Auta – sprytnie załadowane po 2 lub 3 sztuki do kontenerów 40-stopowych – zostały zdjęte ze statku, a następnie przetransportowane na depot GCT. Tam rozpoczął się ich rozładunek, procedura wymagająca od sztauerów wielkiej precyzji i doświadczenia. Klient jednak wiedział, komu zleca operację.
– Mamy wielu klientów, którzy sprowadzają używane samochody zza oceanu przez GCT. Mamy więc ekipę sztauerską, która po prostu zna się na wyciąganiu tych samochodów z kontenerów – podkreśla Marcin Ćwikliński, CFS Manager w terminalu. Niektórzy ze sztauerów mają doświadczenie idące w dekady. – Natomiast faktycznie nowością dla nas jest obsługa nowych samochodów – dodaje.
Zarówno procedura załadunku aut do kontenerów, jak ich wyładunku, nie jest tak prosta, jak mogłoby się wydawać. Jeśli w kontenerze znajdują się trzy pojazdy, to pierwszy z nich ma uniesiony i podparty wspawaną metalową belką przód tak, żeby pod niego, praktycznie do połowy długości, mógł wjechać kolejny. Wszystkie zabezpieczone są specjalnymi pasami i drewnianymi belkami. Po wyprowadzeniu dwóch pierwszych aut, trzecie – to uniesione – trzeba jeszcze podnieść delikatnie sztaplarką, by usunąć stalową belkę. Dopiero wtedy samochód można ustawić na czterech kołach. Trzeba jednak pamiętać, że wymiary kontenera są ograniczone – jeśli sztaplarka uniesie auto za wysoko, zawadzi nim o dach kontenera. Po bokach z kolei miejsca jest jedynie tyle, żeby z jednej strony ledwie mógł się przecisnąć kierowca, z drugiej zaś nie da się nawet otworzyć lusterka. Wprawnej ekipie GCT cała operacja rozładunku trzech aut z kontenera zajmuje około 40 minut.
Co ciekawe, zapakowane do kontenerów auta mają co nieco paliwa w baku – ale zaledwie tyle, żeby dało się wyjechać z kontenera i wjechać na ciężarówkę. Jest to zgodne z regulacjami IMO, ale też kwestiami celnymi.

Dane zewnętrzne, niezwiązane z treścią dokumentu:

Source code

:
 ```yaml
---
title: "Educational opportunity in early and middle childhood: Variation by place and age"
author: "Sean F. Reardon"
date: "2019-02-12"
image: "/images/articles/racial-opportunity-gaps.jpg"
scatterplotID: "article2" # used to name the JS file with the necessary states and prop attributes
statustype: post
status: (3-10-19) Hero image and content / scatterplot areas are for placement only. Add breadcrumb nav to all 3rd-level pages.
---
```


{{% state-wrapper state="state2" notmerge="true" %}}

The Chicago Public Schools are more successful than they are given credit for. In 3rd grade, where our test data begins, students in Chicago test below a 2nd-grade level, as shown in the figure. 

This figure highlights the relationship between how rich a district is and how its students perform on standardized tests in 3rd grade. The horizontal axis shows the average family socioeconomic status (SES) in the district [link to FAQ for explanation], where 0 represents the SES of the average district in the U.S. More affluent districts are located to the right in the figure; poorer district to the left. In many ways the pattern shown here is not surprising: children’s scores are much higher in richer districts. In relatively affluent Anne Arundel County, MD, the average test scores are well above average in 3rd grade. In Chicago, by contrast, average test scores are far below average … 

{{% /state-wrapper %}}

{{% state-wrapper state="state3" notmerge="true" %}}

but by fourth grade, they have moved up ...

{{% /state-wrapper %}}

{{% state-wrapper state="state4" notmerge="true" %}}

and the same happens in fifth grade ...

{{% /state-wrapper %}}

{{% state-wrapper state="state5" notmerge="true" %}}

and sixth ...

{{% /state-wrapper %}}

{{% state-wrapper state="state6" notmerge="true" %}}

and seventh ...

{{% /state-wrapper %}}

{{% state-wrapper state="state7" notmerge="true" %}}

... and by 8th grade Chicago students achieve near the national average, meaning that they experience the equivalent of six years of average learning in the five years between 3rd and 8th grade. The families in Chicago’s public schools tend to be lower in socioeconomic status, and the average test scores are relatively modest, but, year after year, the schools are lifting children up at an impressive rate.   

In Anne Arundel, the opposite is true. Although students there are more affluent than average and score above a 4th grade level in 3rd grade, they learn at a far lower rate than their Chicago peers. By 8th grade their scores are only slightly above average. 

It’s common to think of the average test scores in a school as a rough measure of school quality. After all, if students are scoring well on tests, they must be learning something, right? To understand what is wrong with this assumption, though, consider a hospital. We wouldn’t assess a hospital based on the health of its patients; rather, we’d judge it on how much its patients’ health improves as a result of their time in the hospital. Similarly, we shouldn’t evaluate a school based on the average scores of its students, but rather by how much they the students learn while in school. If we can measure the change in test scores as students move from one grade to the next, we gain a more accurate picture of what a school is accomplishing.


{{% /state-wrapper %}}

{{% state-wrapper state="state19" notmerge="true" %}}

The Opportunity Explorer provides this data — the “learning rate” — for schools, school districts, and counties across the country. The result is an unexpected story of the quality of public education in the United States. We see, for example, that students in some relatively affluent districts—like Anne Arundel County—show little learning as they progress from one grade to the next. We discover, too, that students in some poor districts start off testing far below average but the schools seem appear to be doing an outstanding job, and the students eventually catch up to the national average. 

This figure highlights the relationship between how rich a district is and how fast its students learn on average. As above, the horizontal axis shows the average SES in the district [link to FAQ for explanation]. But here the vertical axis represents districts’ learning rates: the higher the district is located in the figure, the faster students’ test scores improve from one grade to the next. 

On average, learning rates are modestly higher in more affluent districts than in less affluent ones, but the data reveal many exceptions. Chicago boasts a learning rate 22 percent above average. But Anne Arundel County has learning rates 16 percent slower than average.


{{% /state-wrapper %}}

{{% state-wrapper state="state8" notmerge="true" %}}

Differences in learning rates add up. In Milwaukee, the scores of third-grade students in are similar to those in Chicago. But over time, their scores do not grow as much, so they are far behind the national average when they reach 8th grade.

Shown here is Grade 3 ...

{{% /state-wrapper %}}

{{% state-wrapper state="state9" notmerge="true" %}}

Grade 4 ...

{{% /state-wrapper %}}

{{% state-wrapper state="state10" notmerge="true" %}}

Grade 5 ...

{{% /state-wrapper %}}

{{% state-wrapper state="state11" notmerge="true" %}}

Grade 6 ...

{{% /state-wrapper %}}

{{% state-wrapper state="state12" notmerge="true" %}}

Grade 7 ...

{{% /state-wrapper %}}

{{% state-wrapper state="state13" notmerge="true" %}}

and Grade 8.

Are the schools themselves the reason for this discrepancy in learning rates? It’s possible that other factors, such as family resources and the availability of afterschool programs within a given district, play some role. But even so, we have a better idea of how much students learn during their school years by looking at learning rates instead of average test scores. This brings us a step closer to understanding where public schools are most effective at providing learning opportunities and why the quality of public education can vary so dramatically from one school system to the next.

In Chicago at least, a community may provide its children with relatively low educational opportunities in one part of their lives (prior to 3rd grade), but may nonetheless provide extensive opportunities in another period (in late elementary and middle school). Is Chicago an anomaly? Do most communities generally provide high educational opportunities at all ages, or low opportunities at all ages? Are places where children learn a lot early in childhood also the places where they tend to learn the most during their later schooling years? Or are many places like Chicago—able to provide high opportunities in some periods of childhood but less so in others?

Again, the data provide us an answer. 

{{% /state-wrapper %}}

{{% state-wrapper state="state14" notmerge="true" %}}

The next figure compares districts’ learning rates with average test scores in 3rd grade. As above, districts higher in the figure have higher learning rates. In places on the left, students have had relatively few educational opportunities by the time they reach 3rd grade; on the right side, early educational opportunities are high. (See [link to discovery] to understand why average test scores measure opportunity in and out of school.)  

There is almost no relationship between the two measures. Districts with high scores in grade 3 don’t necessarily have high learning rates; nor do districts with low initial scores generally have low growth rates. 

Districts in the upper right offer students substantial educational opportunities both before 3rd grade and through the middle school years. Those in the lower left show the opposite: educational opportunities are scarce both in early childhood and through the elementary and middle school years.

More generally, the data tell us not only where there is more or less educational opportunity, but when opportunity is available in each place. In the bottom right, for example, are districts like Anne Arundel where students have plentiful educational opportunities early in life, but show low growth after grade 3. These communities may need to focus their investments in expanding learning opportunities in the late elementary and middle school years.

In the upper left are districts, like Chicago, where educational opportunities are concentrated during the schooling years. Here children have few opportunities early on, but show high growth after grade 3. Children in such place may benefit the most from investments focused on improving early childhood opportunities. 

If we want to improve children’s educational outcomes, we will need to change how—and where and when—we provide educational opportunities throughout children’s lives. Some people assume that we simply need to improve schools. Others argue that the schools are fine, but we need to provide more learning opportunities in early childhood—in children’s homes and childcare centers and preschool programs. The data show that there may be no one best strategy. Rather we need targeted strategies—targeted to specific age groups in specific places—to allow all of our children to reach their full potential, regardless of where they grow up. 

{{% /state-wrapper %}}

W ten sposób, dzięki nowoczesnemu depotowi i doświadczonej ekipie Hutchison Ports Gdynia, operatora Gdynia Containter Terminalu, zupełnie nowe auta wyprodukowane zaledwie kilka tygodni wcześniej w dalekiej Azji docierają do Polski i do nowo otwartego salonu marki, a wkrótce zapewne znajdą także nowych właścicieli. Dla GCT tego typu przeładunek to novum, ale wygląda na to, że będzie powtarzalny – jeśli marka przyjmie się w Polsce, przypłyną kolejne kontenery z samochodami.
Jak jednak podkreśla Adam Czartowski, to nie jest koniec nowych możliwości terminalu. Niedawno GCT rozszerzył pakiet ubezpieczenia dla obsługi statków i ich ładunków, jakim dysponuje. Pozwala ono obecnie na obsługę, poza statkami kontenerowymi i drobnicowymi, również statków Ro-Ro. Dzięki temu w ostatnim czasie terminal był w stanie wspomóc obsługę jednostek z amerykańskim sprzętem wojskowym, co wcześniej, z powodów ubezpieczeniowych, nie było możliwe.